=== DATA FOR THE TASK ===

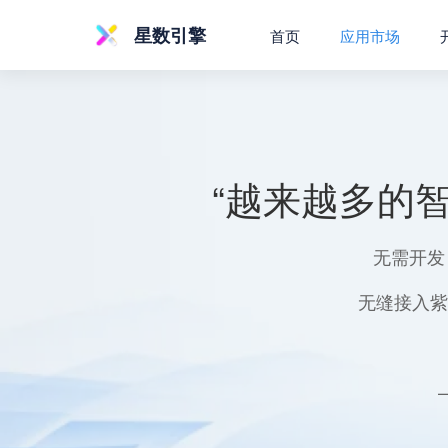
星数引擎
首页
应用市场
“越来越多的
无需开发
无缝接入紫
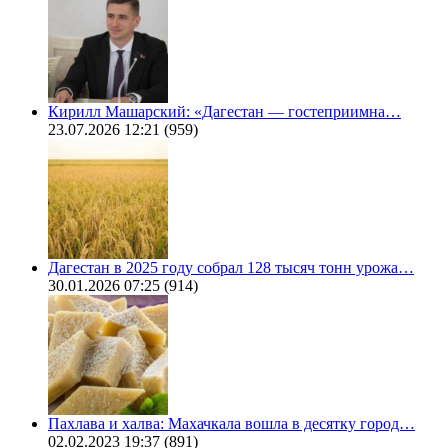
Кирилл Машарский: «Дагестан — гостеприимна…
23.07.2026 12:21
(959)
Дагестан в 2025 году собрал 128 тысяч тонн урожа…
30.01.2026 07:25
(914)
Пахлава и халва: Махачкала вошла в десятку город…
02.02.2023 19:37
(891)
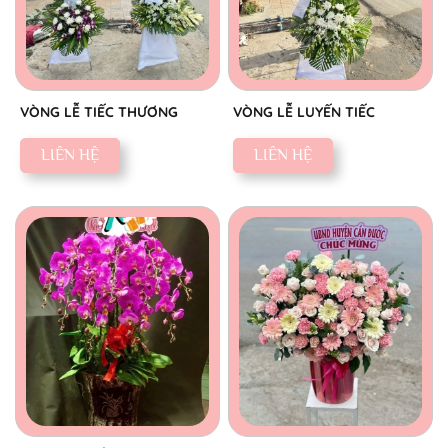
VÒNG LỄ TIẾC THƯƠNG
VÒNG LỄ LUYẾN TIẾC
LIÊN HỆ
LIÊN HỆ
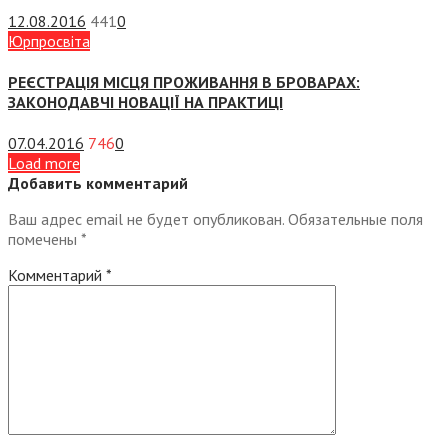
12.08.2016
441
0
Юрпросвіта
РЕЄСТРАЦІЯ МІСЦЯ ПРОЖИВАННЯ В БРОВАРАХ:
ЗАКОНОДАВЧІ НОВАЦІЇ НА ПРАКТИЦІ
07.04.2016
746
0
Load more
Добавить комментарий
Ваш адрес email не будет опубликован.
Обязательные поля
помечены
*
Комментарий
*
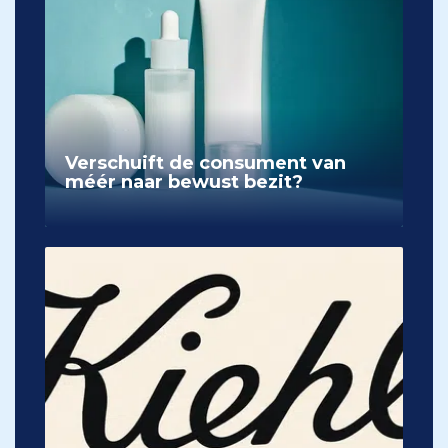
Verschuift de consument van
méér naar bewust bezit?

===

EXERCISE AIM: From the first line to the last, repeat the records exactly. Leave out the pictures.

RESPONSE TO THIS TASK:
星数引擎
首页
应用市场
“越来越多的
无需开发
无缝接入紫
Кирилл Машарский: «Дагестан — гостеприимна…
23.07.2026 12:21
(959)
Дагестан в 2025 году собрал 128 тысяч тонн урожа…
30.01.2026 07:25
(914)
Пахлава и халва: Махачкала вошла в десятку город…
02.02.2023 19:37
(891)
VÒNG LỄ TIẾC THƯƠNG
VÒNG LỄ LUYẾN TIẾC
LIÊN HỆ
LIÊN HỆ
12.08.2016
441
0
Юрпросвіта
РЕЄСТРАЦІЯ МІСЦЯ ПРОЖИВАННЯ В БРОВАРАХ:
ЗАКОНОДАВЧІ НОВАЦІЇ НА ПРАКТИЦІ
07.04.2016
746
0
Load more
Добавить комментарий
Ваш адрес email не будет опубликован.
Обязательные поля
помечены
*
Комментарий
*
Verschuift de consument van
méér naar bewust bezit?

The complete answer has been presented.